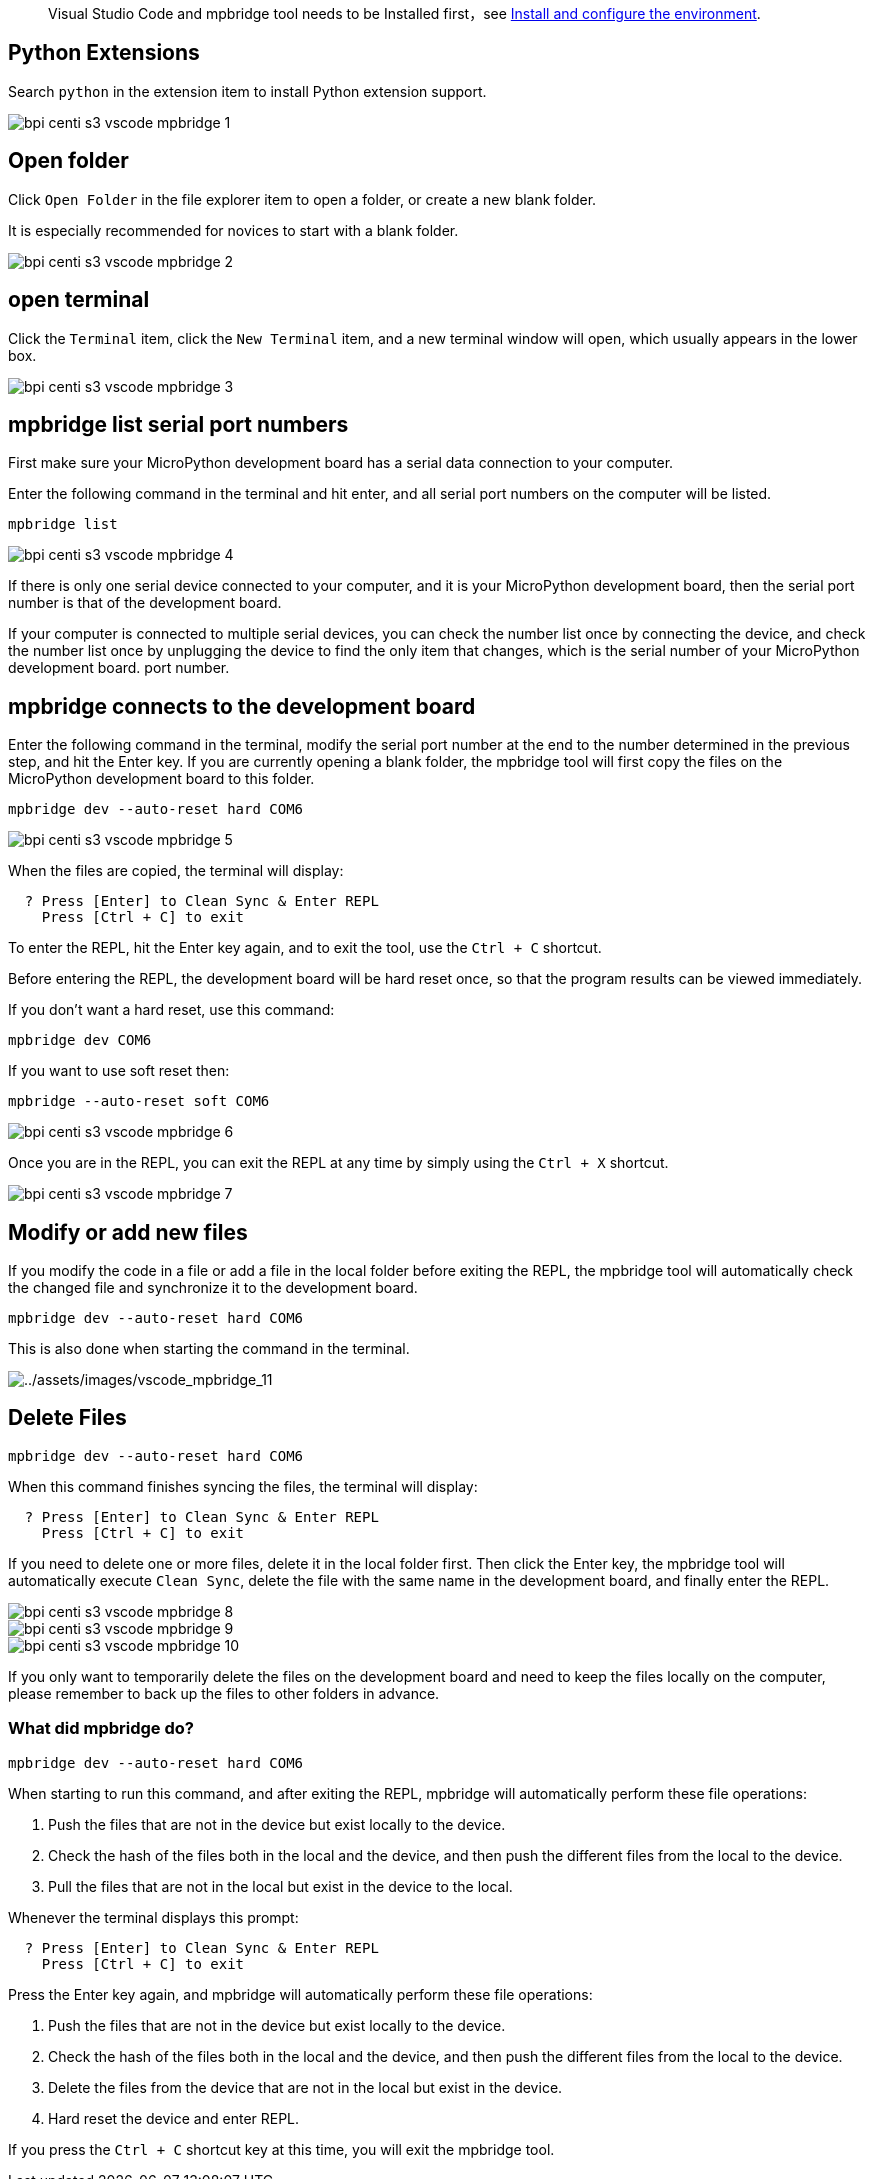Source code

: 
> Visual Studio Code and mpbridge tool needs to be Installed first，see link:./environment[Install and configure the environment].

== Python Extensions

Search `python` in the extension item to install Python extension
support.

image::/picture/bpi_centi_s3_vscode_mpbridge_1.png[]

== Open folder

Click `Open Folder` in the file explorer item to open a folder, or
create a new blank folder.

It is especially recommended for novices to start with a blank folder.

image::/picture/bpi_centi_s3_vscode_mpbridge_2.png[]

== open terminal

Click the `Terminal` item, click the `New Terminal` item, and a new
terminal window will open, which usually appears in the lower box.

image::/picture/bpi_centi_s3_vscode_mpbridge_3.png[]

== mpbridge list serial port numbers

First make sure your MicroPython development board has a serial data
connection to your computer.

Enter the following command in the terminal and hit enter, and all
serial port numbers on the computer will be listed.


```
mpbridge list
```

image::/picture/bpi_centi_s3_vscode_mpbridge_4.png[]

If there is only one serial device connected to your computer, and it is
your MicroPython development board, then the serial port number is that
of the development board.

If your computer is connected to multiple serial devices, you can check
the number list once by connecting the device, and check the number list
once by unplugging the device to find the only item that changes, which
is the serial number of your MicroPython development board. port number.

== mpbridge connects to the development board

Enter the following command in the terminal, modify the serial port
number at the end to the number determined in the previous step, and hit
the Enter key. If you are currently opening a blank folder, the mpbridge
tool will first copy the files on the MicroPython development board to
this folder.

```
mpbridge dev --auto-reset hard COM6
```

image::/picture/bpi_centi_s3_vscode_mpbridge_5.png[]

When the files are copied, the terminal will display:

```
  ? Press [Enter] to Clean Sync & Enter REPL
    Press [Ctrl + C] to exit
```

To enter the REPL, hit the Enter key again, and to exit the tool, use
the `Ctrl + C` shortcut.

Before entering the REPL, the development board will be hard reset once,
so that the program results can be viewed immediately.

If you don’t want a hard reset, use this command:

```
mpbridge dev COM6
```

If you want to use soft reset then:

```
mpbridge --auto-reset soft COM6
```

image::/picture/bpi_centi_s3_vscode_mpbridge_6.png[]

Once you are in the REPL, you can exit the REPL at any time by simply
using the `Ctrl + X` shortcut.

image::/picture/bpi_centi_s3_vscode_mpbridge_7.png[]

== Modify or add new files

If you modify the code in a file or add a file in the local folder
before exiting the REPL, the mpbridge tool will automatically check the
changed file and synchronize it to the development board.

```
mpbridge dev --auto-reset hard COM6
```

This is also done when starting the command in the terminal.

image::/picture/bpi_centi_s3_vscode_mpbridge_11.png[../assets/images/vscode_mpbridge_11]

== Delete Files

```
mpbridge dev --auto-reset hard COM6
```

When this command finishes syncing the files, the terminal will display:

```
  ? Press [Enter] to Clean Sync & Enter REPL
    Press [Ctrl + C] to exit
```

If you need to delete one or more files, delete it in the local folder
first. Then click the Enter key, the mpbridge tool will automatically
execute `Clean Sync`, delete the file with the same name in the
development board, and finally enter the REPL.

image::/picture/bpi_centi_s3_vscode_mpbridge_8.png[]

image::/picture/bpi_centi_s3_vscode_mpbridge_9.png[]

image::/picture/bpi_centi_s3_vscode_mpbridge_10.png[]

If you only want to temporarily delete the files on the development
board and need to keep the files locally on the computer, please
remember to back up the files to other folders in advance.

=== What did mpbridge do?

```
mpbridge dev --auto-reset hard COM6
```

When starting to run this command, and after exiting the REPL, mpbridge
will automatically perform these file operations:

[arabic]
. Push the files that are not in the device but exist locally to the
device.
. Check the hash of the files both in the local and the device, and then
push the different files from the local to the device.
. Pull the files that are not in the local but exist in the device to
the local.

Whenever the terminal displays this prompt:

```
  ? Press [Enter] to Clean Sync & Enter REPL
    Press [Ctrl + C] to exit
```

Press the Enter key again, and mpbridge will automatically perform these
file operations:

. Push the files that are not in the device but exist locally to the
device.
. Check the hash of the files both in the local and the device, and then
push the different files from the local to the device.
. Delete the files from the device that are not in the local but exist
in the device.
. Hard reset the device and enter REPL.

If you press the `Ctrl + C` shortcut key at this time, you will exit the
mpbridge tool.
——————————
**WORK TASK**
Print nothing but the lines from the one that contains "Press the Enter" to the final line of the data, both included, exactly as they read.

**SOLUTION TO THIS EXERCISE**
Press the Enter key again, and mpbridge will automatically perform these
file operations:

. Push the files that are not in the device but exist locally to the
device.
. Check the hash of the files both in the local and the device, and then
push the different files from the local to the device.
. Delete the files from the device that are not in the local but exist
in the device.
. Hard reset the device and enter REPL.

If you press the `Ctrl + C` shortcut key at this time, you will exit the
mpbridge tool.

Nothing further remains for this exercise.